Request » In the court opinion excerpt below, which parties does the Policy Contract identify as the parties to it?

Selected text »
## start

Defendants contend that because Plaintiff has no possibility of recovery against Defendant USAA, the citizenship of that nondiverse defendant should be ignored and diversity jurisdiction found to lie in this case. Plaintiff disputes the existence of federal jurisdiction, arguing that Defendant USAA is not fraudulently joined because Plaintiff has stated viable claims against that defendant and that remand is therefore required.
Plaintiff asserts two claims for relief against Defendants: (1) breach of contract and (2) breach of the duty of good faith and fair dealing (also known as a “bad faith” claim). See Pet. ¶¶ 21-33; see also Tabernacle v. Church Mut. Ins. Co., No. CIV-11-515-M, 2012 WL 4128291, at *2 n.3 (W.D. Okla. Sept. 18, 2012). Additionally, in the Motion to Remand, Plaintiff appears to argue that Defendant USAA may be vicariously liable for Defendant CIC's conduct. See Pl.'s Mot. Remand at 18-20; Pl.'s Reply at 10. For the reasons set forth below, the Court finds there is no reasonable basis to believe that Plaintiff will succeed on either claim against Defendant USAA.
A. Breach of Contract
To prevail on this claim against Defendant USAA, Plaintiff must prove that Defendant USAA was a party to the Policy Contract. See Miller v. BCG Healthcare Invs. LLC, Nos. CIV-12-0681-HE, CIV-12-0719-HE, 2012 WL 12863169, at *1 (W.D. Okla. Sept. 11, 2012) (“Ordinarily, a person or entity not a party to a contract cannot breach that contract.” (applying Oklahoma law)); see also DeSmet v. CSAA Ins. Exch., No. 19-CV-0624, 2019 WL 7284769, at *2 (N.D. Okla. Dec. 27, 2019) (holding that an insurance exchange could not be held liable for breach of insurance policy contract to which it was not a party). Upon review of the Policy Contract and the parties' submissions, the Court finds that USAA is not a party to the Policy Contract. The Policy Contract identifies the parties thereto as Plaintiff (the “named insured”) and CIC (“the Company providing this insurance”). Policy Contract at 9. Though reference is made to USAA within the Policy Contract and the Hail Endorsement-through the USAA logo, copyright notices, standardized forms, and the like-such watermarks of a corporate umbrella organization standing alone cannot properly support an inference that the organization is itself a party to the contract where the “plain language of the policy” states otherwise. Bank of Com. v. State Auto. Mut. Ins. Co., No. CIV-23-204-D, 2024 WL 1242496, at *2 n.2 (W.D. Okla. Mar. 22, 2024).

## end

Data rows »
## start

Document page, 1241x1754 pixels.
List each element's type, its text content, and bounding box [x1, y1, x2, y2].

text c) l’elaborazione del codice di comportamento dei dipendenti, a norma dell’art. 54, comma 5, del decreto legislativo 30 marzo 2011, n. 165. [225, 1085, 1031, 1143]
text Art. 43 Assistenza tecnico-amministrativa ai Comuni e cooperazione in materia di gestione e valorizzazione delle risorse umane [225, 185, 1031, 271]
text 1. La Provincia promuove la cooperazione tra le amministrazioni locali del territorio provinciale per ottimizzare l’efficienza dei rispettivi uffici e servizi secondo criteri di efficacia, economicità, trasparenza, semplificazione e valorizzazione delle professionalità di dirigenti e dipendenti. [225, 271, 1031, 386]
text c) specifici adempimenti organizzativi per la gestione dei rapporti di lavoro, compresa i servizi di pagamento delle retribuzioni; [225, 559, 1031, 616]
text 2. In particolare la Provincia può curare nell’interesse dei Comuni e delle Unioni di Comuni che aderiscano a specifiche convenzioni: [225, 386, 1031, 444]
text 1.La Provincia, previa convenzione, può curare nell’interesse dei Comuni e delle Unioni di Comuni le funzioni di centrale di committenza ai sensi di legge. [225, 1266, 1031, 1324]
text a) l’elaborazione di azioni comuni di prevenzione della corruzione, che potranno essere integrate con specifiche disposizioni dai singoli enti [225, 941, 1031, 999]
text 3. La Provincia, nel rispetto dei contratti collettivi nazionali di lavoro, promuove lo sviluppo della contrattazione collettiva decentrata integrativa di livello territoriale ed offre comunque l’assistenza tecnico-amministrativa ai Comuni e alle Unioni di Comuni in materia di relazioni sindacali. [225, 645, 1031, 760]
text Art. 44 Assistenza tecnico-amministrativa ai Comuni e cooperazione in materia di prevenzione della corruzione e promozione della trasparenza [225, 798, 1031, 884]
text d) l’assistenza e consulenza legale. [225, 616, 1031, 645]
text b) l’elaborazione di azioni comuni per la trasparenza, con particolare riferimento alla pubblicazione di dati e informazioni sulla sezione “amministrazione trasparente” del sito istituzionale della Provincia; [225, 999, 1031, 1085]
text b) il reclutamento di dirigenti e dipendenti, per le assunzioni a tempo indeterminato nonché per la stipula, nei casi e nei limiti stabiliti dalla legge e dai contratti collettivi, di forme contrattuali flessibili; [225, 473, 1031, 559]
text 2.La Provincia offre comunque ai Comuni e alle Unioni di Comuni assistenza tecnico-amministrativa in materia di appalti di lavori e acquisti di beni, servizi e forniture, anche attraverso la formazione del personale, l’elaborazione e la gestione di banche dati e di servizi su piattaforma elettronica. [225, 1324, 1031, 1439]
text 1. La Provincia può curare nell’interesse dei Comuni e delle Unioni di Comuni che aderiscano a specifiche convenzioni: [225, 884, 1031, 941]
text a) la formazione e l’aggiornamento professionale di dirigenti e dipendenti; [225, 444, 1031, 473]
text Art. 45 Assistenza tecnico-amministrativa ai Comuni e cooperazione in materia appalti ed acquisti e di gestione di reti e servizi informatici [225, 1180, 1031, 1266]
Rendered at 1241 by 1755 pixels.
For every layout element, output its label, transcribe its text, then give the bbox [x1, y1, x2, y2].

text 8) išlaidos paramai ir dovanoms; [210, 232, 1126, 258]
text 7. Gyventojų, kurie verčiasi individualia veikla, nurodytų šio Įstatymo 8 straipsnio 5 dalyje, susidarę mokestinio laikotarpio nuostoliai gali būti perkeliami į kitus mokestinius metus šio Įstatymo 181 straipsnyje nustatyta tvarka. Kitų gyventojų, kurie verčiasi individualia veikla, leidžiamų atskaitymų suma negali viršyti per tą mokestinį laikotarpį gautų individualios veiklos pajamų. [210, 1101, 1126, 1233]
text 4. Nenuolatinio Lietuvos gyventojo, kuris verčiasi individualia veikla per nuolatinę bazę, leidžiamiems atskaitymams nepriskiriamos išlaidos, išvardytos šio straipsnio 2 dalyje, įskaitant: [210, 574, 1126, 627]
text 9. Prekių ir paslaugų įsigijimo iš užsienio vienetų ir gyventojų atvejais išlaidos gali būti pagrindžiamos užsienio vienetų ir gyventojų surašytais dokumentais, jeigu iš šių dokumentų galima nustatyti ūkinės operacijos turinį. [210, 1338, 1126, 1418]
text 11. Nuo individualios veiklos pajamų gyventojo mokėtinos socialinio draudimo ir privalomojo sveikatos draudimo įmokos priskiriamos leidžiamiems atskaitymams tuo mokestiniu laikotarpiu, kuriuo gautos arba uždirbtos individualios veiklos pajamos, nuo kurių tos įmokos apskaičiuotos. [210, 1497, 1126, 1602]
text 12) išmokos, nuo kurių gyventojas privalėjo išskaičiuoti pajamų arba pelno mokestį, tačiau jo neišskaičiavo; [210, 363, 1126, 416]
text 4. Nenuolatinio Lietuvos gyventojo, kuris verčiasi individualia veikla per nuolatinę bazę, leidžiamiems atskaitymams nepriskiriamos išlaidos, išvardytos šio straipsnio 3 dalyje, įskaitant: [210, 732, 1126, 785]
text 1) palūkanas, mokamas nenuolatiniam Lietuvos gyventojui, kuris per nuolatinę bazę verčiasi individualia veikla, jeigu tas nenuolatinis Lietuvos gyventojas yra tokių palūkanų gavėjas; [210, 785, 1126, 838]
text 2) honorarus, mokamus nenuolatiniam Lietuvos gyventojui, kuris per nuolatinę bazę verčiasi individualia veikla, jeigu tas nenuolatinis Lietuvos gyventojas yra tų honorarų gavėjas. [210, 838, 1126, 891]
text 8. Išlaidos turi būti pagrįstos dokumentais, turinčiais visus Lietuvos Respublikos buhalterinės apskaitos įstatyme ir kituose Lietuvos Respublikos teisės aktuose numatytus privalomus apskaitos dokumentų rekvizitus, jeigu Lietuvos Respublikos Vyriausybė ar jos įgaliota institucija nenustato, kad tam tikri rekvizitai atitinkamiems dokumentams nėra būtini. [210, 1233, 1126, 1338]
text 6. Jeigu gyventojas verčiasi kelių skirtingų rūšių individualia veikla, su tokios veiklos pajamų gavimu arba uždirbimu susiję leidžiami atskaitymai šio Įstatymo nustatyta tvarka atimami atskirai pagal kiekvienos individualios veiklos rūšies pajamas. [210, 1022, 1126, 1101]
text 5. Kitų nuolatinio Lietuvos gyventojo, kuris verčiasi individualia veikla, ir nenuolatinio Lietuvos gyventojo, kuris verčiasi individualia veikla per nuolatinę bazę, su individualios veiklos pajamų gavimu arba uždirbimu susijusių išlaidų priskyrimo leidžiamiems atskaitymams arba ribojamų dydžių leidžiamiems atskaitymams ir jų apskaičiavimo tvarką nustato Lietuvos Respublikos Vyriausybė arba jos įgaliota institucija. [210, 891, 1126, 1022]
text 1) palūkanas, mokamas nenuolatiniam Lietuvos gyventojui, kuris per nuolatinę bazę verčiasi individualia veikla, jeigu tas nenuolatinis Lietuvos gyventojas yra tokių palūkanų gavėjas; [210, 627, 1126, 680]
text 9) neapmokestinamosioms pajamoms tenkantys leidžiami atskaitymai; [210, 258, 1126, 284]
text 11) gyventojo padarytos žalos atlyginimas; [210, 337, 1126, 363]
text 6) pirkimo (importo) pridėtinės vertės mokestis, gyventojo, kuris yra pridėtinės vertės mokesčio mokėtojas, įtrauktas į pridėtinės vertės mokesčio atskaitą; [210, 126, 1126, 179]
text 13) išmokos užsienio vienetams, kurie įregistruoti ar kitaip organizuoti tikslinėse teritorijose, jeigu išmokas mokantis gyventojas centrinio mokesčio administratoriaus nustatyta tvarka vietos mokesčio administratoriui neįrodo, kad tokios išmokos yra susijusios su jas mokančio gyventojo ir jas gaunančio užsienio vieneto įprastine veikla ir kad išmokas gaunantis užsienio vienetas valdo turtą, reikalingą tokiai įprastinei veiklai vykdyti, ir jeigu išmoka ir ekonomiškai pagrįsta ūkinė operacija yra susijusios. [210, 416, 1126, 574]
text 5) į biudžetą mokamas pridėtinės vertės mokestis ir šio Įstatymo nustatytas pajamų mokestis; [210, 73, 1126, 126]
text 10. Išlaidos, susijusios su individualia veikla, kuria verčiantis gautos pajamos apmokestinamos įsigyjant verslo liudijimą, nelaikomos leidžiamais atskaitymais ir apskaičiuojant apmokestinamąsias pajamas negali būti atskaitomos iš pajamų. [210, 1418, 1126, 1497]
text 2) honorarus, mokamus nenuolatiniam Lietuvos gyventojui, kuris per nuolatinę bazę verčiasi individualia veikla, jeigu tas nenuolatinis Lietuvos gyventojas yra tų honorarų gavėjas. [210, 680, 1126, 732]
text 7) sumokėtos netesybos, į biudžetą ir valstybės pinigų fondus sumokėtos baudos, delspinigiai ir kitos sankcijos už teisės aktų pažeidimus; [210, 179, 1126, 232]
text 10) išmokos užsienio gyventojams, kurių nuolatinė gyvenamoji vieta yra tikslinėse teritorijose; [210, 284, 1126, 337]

## end

Solution » Plaintiff, the "named insured," and CIC, "the Company providing this insurance."